* PAGE EXCERPT
In comments here, Alexis writes,

Your post prompts me to ask you something i’ve been wondering about ever since i began learning about NON-regression-based approaches to causal inference: namely, why do virtually all statistically-oriented political scientists think that regression-based/MLE methods are giving them the correct answers in observational settings? after all, we have long known (since at least the Rubin/Cochran papers of 1970s) that regression is often (and quite possible *generally*) unreliable in observational settings.

Do we have a single example of a non-trivial observational dataset wherein we can show that regression analysis produces the result that would have been obtained in a randomized experiment? We have lots of examples that show regression fails this test (here i’m thinking of dehejia/wahba/lalonde, etc.) where is the definitive empirical success story? there should be many success stories, given the universality of the methodology– but i don’t know of a single one.

In your blog, you write:

“(Parochially, I can point to this [link to gelman paper] and this [link to gelman paper] as particularly clean examples of causal inference from observational data, but lots more is out there.)

I do not doubt that your linked papers (which i have not read) are excellent and rigorous examples of applied regression analysis. but my question is, how is it that these papers validate a regression-based approach to causal inference? what do you know of the “correct answer” in these cases, aside from your regression-based estimates?

My response:

1. Matching and regression are different methods but ultimately are doing the same thing, which is to compare outcomes on cases that differ in the treatment variable while being as similar as possible on whatever pre-treatment covariates are around. Regression relies (and takes advantage of) linearity in the response surface, whereas matching is (potentially) nonparametric.

2. Matching is particularly relevant when the treatment and control groups do not completely overlap–matching methods will exclude the points outside the overlap region, with the understanding that the causal inference applies only to this region of overlap. Rubin’s thesis discussed why matching is improved if followed by regression.

3. In each of the examples I’ve worked on (most notably, estimating the effect of incumbency and the effect of redistricting), there was essentially complete overlap of treatment and control groups.

* DATASET EXTRACT
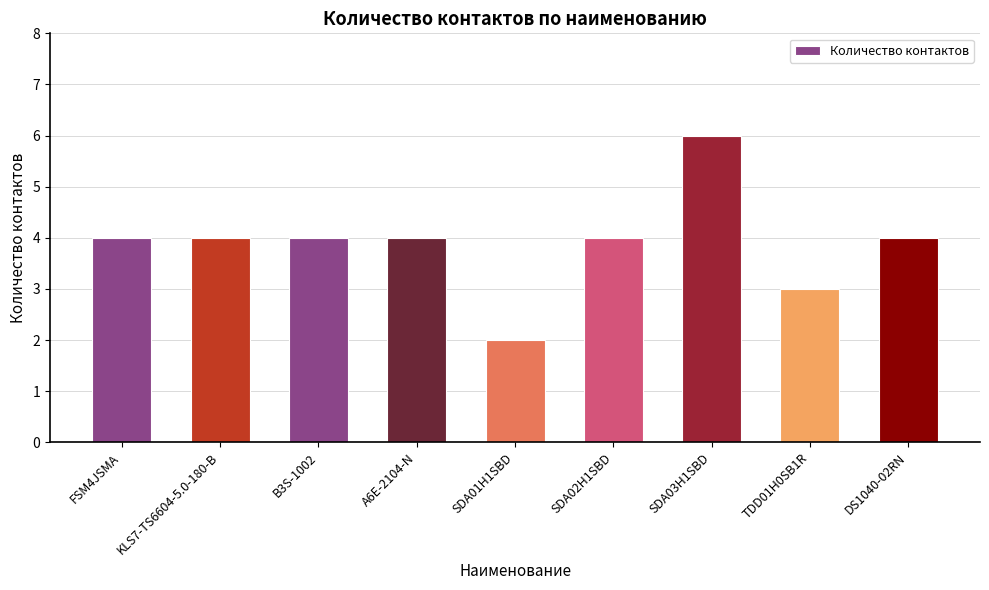

Reading right to left, transcribe all the data shown in this chart.

4	3	6	4	2	4	4	4	4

* WHAT TO WORK ON
• 1. In the post on regression and matching, why does the author say that matching and regression ultimately do the same thing? Answer in one to three sentences.
• 2. Repeat the text of the post on regression and matching from "In your blog, you" up to and including "your regression-based estimates?".

* PROBLEM SOLUTIONS
• 1. Both methods compare outcomes on cases that differ in the treatment variable while being as similar as possible on the available pre-treatment covariates. They differ only in approach: regression relies on linearity in the response surface, while matching is potentially nonparametric.

• 2.
In your blog, you write:

“(Parochially, I can point to this [link to gelman paper] and this [link to gelman paper] as particularly clean examples of causal inference from observational data, but lots more is out there.)

I do not doubt that your linked papers (which i have not read) are excellent and rigorous examples of applied regression analysis. but my question is, how is it that these papers validate a regression-based approach to causal inference? what do you know of the “correct answer” in these cases, aside from your regression-based estimates?